Not Throwing in the Towel
I admit it. There are several times during my 20+ years of parenthood when I have felt like maybe I’m not cut out for the job. When my kids were infants, a casual lunch with a friend might push me over the edge. She would glow and brag about how motherhood was just the best and how there weren’t enough hours in the day to spend with her golden child. It’s not that I didn’t love my children, but there were multiple times when, frankly, I had no clue what I was doing and it seemed like maybe the kids had caught on to that fact. This parenting thing, in case you haven’t noticed, is a rather inexact science.

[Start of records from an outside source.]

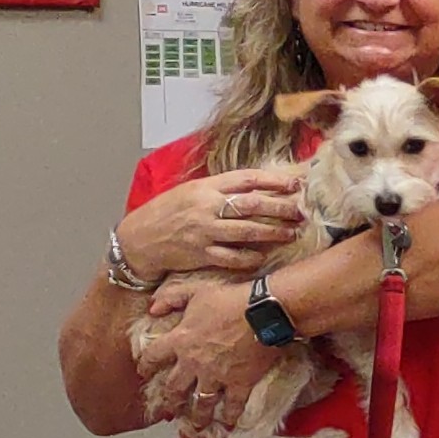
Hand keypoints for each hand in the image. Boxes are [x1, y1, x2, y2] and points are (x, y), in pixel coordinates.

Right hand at [115, 168, 302, 281]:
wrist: (137, 239)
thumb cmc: (166, 213)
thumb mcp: (190, 192)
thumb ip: (219, 189)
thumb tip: (256, 187)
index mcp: (204, 188)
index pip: (245, 179)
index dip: (273, 181)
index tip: (295, 185)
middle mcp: (205, 207)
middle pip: (251, 205)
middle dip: (280, 208)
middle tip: (301, 212)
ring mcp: (203, 231)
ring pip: (246, 231)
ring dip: (273, 233)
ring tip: (291, 233)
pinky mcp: (201, 254)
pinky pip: (233, 257)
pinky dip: (251, 257)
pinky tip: (264, 256)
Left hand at [135, 279, 282, 426]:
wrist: (264, 313)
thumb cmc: (231, 299)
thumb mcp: (196, 290)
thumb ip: (171, 297)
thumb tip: (152, 308)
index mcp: (180, 340)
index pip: (154, 356)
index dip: (146, 365)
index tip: (143, 373)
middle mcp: (194, 363)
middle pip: (175, 387)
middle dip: (170, 400)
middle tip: (168, 410)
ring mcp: (217, 375)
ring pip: (202, 402)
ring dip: (198, 415)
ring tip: (197, 424)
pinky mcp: (240, 383)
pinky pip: (234, 404)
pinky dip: (232, 415)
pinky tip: (230, 422)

When we brought my second son home from the hospital, I distinctly remember putting him in his crib, standing over him, staring and thinking: “OK. Now what?” It was one of the most important moments of my life and I felt completely alien to it all.
While some of my friends lamented leaving their children with a babysitter, I had one foot halfway out the door at the mere suggestion of giving us a night out. I wasn’t crazy about arranging for a babysitter, but if somebody offered, I’d be all over it!

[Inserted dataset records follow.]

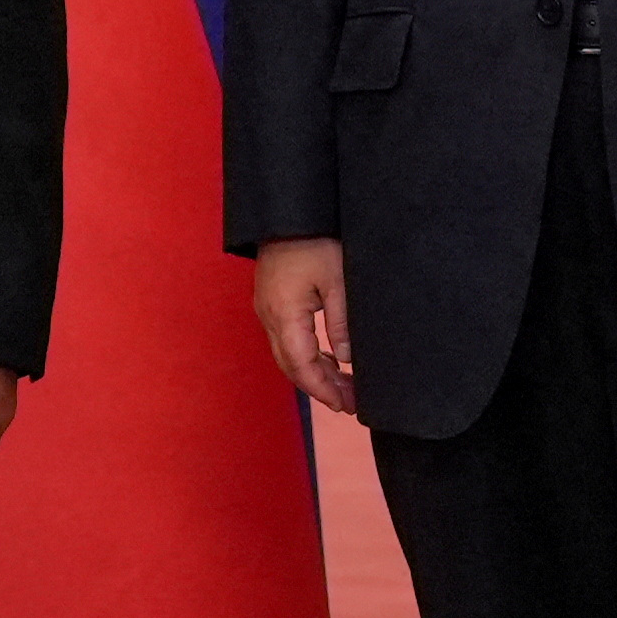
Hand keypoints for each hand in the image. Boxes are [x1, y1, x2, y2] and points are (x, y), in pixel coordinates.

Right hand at [252, 239, 357, 416]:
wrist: (288, 212)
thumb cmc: (315, 240)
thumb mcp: (338, 280)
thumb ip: (341, 322)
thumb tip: (347, 359)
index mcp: (283, 313)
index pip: (301, 365)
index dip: (322, 389)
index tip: (343, 405)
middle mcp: (269, 316)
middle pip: (291, 365)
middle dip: (320, 387)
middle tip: (349, 403)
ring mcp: (267, 309)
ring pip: (287, 354)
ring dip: (314, 372)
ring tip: (344, 387)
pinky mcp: (272, 301)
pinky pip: (286, 339)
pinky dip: (306, 355)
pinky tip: (328, 361)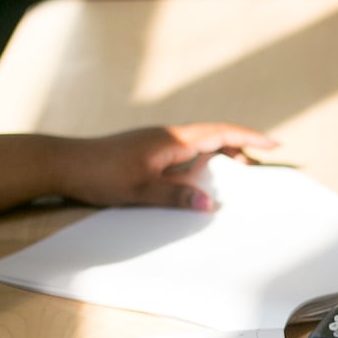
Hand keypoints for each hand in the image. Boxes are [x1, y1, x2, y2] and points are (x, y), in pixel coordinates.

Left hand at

I had a secret deal with myself: I would try not to criticize other parents out loud because I had no clue what kind of parenting genes I had. When the day care director told me that my son had hit a girl in his class, I dragged him to the car, drove him over to the girl’s house and made him apologize to the parents. Then I stood on their doorstep and sobbed. To me, it was evidence of my complete and utter failure as a parent. But it was not. Although my parenting skills were mediocre, I had once again gone overboard with disastrous results.
When my daughter’s impatience and frustration bubbled over into intense fits of rage, I assumed that I was soft and that any other more qualified parent could have prevented it from happening. Maybe that’s true, but then again, maybe it’s not.
Throughout the years, as I indulged my children because it was easier than arguing with them, catered to their culinary preferences and pretty much molded our life around them (often at our expense), I worried that I had fallen asleep at the wheel of the parenting minivan. Rarely a day goes by when I don’t wish that I would have done something differently.
Still, I look at my kids today and think: Somehow it all worked out. Despite my half-baked ideas and less than stellar efforts, my kids are pretty great. How the heck did that happen?